Consignes et exigences – Recopiez mot pour mot l'intégralité du texte sur les classements et la protection légale des vins.

───── Texte fourni ─────

Un autre jalon est posé avec les classements des vins, qui introduisent dans les mentalités la notion de hiérarchisation. L’usage en est fréquent depuis La Bataille des vins d’Henri d’Andeli en 1224. Fin XVIIIe siècle, divers mémoires établissent le muscat de Frontignan et de Lunel tout en haut d’une pyramide qualitative, qui repose ensuite sur les crus rouges, Cotes du Rhône, St Georges d’Orques, St Drezery, St Christol. Fin XVIIIe, les vins sont même délimités en quatre catégories : vins de renom, désignés par des noms de terroirs, comme les Cotes du Rhône et muscats,  vins de cépage, par exemple les picardans, puis viennent les produits de distillation, liqueurs et vins parfumés. Le classement interpelle les hiérarchies établies fin XXe s. entre AOC, VDQS et vins de table ![6]
L’installation d’un vignoble de masse au XIXe siècle nuit aux vins doux, dont la part dans la production s’amoindrit. Emporté par le phylloxéra, le muscat doit son salut, autour de Frontignan, à la migration des muscats vers les coteaux.

Chais - copie

Des jalons législatifs
C’est un arsenal législatif (loi Arago en 1872 et loi Pams en 1898) qui prend le relais de la protection des meilleurs crus. Ce dispositif, complété en 1907, définit les vins doux naturels (cépages, alcool), les exemptent de lourdes taxes en les maintenant sous le régime fiscal de vins ordinaires. Nouveau pas en avant, l’Appellation d’Origine est autorisée par la loi du 1 er Août 1905, afin de « protéger contre la fraude les régions productrices de nos produits les + réputés »[7]. Le Petit Méridional publie, en 1909, la tribune d’un propriétaire prônant de « faire délimiter notre région. Le muscat de Frontignan n’est pas un produit de fantaisie ; c’est un vin de cru »[8] . Des commissions locales commencent à se réunir pour procéder à cette délimitation « en vertu d’usages constants », terme ne quittera plus le champ lexical législatif.

───── Informations fournies ─────

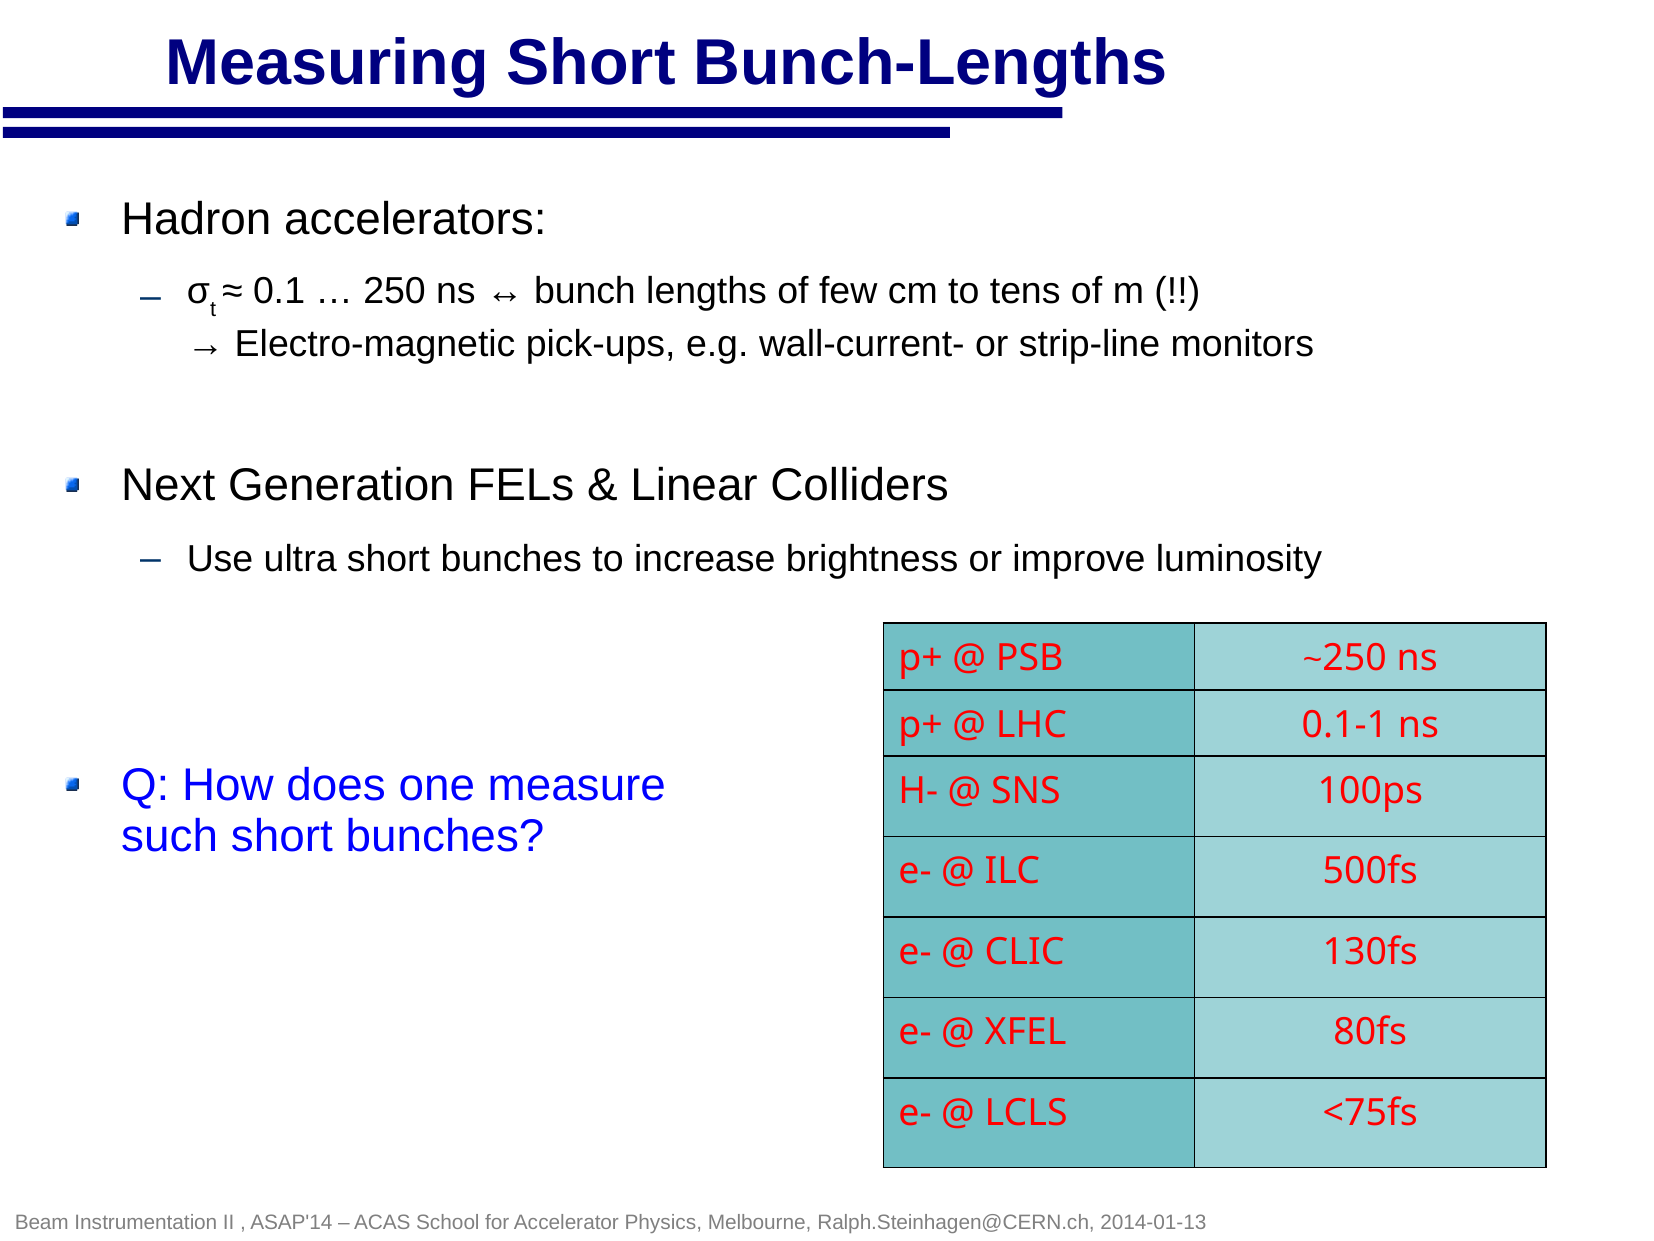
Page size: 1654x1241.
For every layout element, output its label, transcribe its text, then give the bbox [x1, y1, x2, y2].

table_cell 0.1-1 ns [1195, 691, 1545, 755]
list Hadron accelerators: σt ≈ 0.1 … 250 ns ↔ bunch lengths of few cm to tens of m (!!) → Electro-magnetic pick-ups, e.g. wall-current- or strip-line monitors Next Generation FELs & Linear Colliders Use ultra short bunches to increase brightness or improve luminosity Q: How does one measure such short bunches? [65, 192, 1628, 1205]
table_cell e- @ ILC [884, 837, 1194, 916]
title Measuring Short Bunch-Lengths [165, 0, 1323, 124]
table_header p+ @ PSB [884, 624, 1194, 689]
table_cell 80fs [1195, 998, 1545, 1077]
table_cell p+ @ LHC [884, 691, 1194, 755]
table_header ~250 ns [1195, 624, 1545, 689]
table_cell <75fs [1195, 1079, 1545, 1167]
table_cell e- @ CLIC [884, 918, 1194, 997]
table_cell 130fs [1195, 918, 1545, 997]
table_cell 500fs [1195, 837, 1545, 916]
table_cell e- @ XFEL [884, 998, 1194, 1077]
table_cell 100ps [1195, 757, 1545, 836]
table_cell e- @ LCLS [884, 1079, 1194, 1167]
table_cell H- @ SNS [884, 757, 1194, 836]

─────

Résultat attendu –
Un autre jalon est posé avec les classements des vins, qui introduisent dans les mentalités la notion de hiérarchisation. L’usage en est fréquent depuis La Bataille des vins d’Henri d’Andeli en 1224. Fin XVIIIe siècle, divers mémoires établissent le muscat de Frontignan et de Lunel tout en haut d’une pyramide qualitative, qui repose ensuite sur les crus rouges, Cotes du Rhône, St Georges d’Orques, St Drezery, St Christol. Fin XVIIIe, les vins sont même délimités en quatre catégories : vins de renom, désignés par des noms de terroirs, comme les Cotes du Rhône et muscats,  vins de cépage, par exemple les picardans, puis viennent les produits de distillation, liqueurs et vins parfumés. Le classement interpelle les hiérarchies établies fin XXe s. entre AOC, VDQS et vins de table ![6]
L’installation d’un vignoble de masse au XIXe siècle nuit aux vins doux, dont la part dans la production s’amoindrit. Emporté par le phylloxéra, le muscat doit son salut, autour de Frontignan, à la migration des muscats vers les coteaux.

Chais - copie

Des jalons législatifs
C’est un arsenal législatif (loi Arago en 1872 et loi Pams en 1898) qui prend le relais de la protection des meilleurs crus. Ce dispositif, complété en 1907, définit les vins doux naturels (cépages, alcool), les exemptent de lourdes taxes en les maintenant sous le régime fiscal de vins ordinaires. Nouveau pas en avant, l’Appellation d’Origine est autorisée par la loi du 1 er Août 1905, afin de « protéger contre la fraude les régions productrices de nos produits les + réputés »[7]. Le Petit Méridional publie, en 1909, la tribune d’un propriétaire prônant de « faire délimiter notre région. Le muscat de Frontignan n’est pas un produit de fantaisie ; c’est un vin de cru »[8] . Des commissions locales commencent à se réunir pour procéder à cette délimitation « en vertu d’usages constants », terme ne quittera plus le champ lexical législatif.